Mekanisme pembagian Dana Otsus dilakukan dengan melibatkan peran Pemerintah Pusat dan Pemerintah Daerah Provinsi. DPD juga dilibatkan dalam pengawasan pengelolaan Dana Otsus. Juga diatur hadirnya rencana induk (grand design) yang ditetapkan oleh Menteri Bappenas.

"Melalui perubahan tata kelola Dana Otsus, diharapkan berbagai persoalan pembangunan selama ini dapat diatasi," katanya.

Kelima, hadirnya sebuah Badan khusus Percepatan Pembangunan Papua BK-P3. Hal ini demi mengatasi banyak program/kegiatan yang tidak sinkron dan harmonis. BK-P3 akan diketuai langsung oleh Wakil Presiden dan beranggotakan Menteri Dalam Negeri, Menteri Bappenas, dan Menteri Keuangan, serta masing- masing perwakilan dari setiap provinsi yang ada di Papua.
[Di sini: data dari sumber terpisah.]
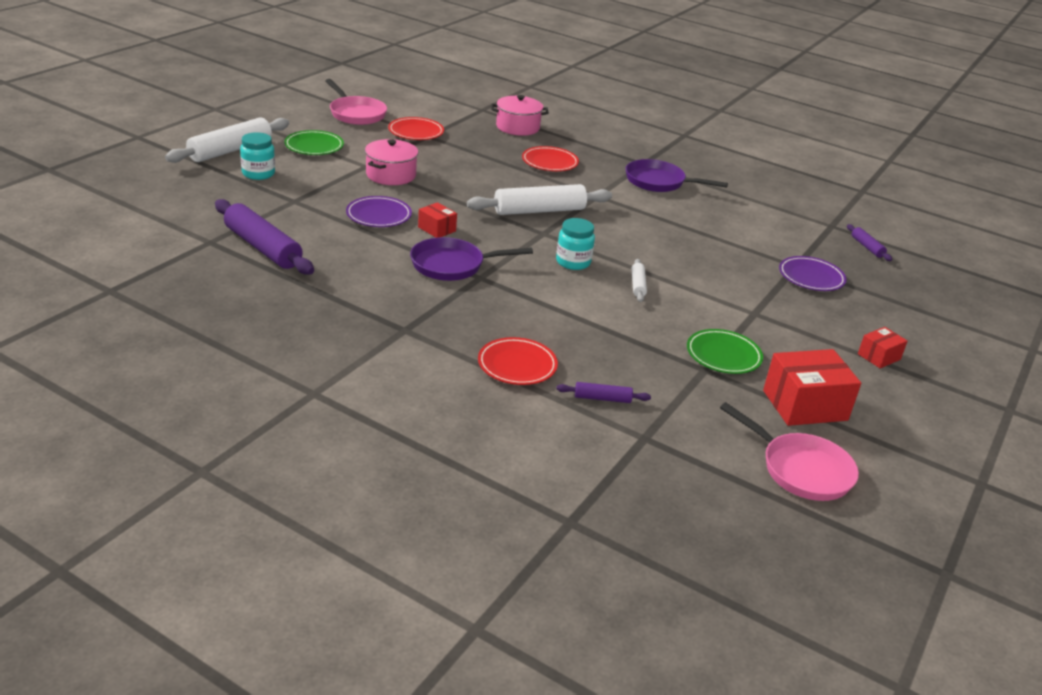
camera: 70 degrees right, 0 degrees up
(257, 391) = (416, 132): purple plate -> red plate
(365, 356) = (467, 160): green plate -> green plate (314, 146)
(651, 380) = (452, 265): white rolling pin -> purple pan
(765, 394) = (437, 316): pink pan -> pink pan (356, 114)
Keenam, terkait pemekaran provinsi di tanah Papua, dapat dilakukan atas persetujuan MRP dan DPRP, juga dapat dilakukan oleh Pemerintah dan DPR, tanpa melalui tahapan daerah persiapan.
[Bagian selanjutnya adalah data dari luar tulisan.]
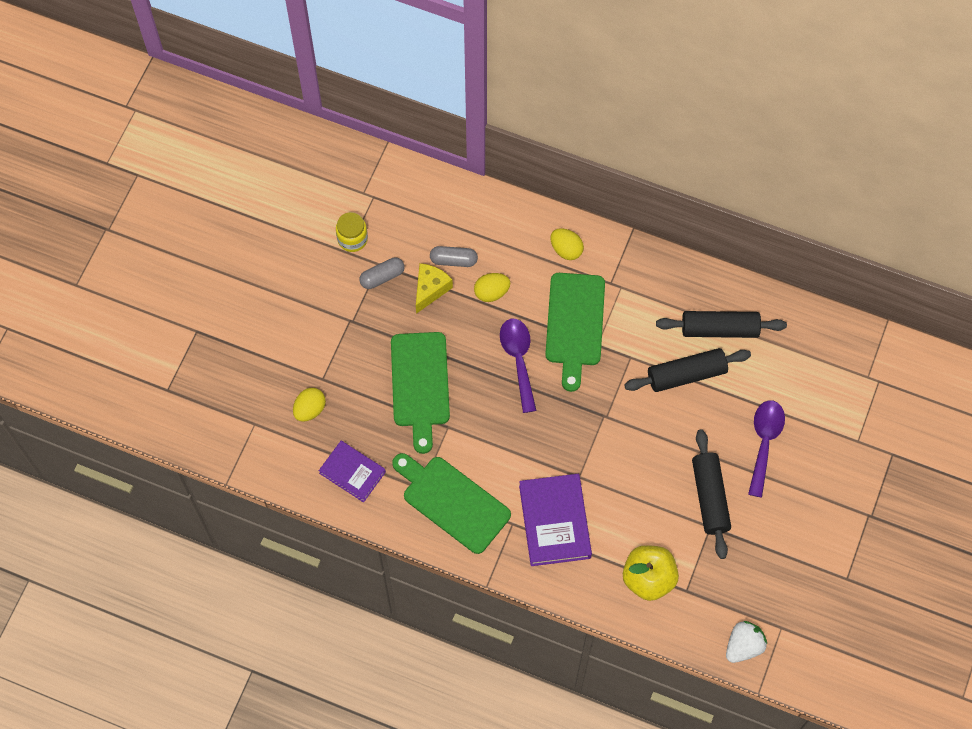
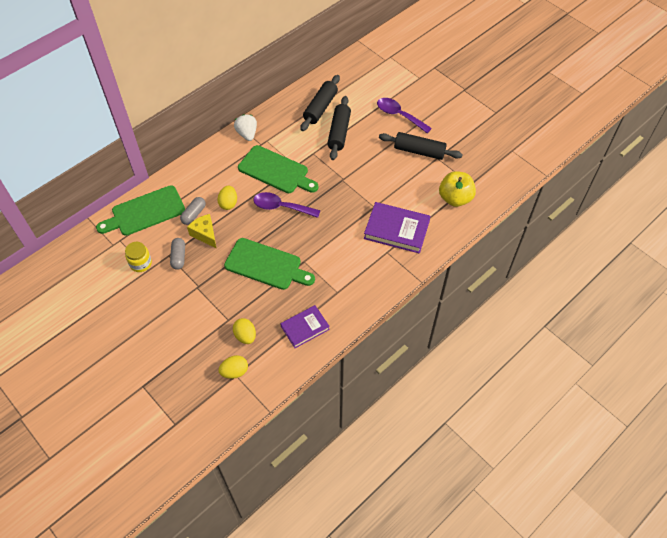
camera: 65 degrees left, 10 degrees down
(452, 501) = (355, 278): green cutting board -> green cutting board (145, 212)
(566, 250) = (225, 156): yellow egg -> yellow egg (234, 371)
(743, 646) = (515, 171): white strawberry -> white strawberry (247, 134)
Baca: Kenneth: Bu Risma Tak Bermaksud Rendahkan Warga Papua

"Hal ini dimaksudkan untuk memenuhi tuntutan dan aspirasi masyarakat Papua dan memberikan jaminan dan ruang kepada Orang Asli Papua dalam aktivitas politik, pemerintahan, perekonomian, dan sosial budaya," urai Komaruddin Watubun.

Ketujuh, bercermin dari lambatnya realisasi peraturan pelaksanaan UU Nomor 21 Tahun 2001, maka di RUU ini ada komitmen batas waktu paling lambat 90 hari kerja dan bagi Perdasi diberi waktu 1 tahun.

"Sebagai bentuk komitmen DPR atas pelaksanaan UU ini, maka DPR dan Pemerintah melakukan sebuah terobosan hukum dengan mengatur bahwa penyusunan Peraturan Pemerintah dikonsultasikan dengan DPR, DPD, dan Pemerintah Daerah Provinsi-Provinsi di Papua," katanya.

"Pesan orang-orang bijak, 'keledai sekalipun tidak mau masuk ke lubang yang sama untuk kedua kalinya'. Oleh sebab itu, mari kita berkomitmen untuk melaksanakan seluruh Revisi Undang-Undang sesuai dengan Tugas dan Wewenang kita masing-masing," pungkasnya.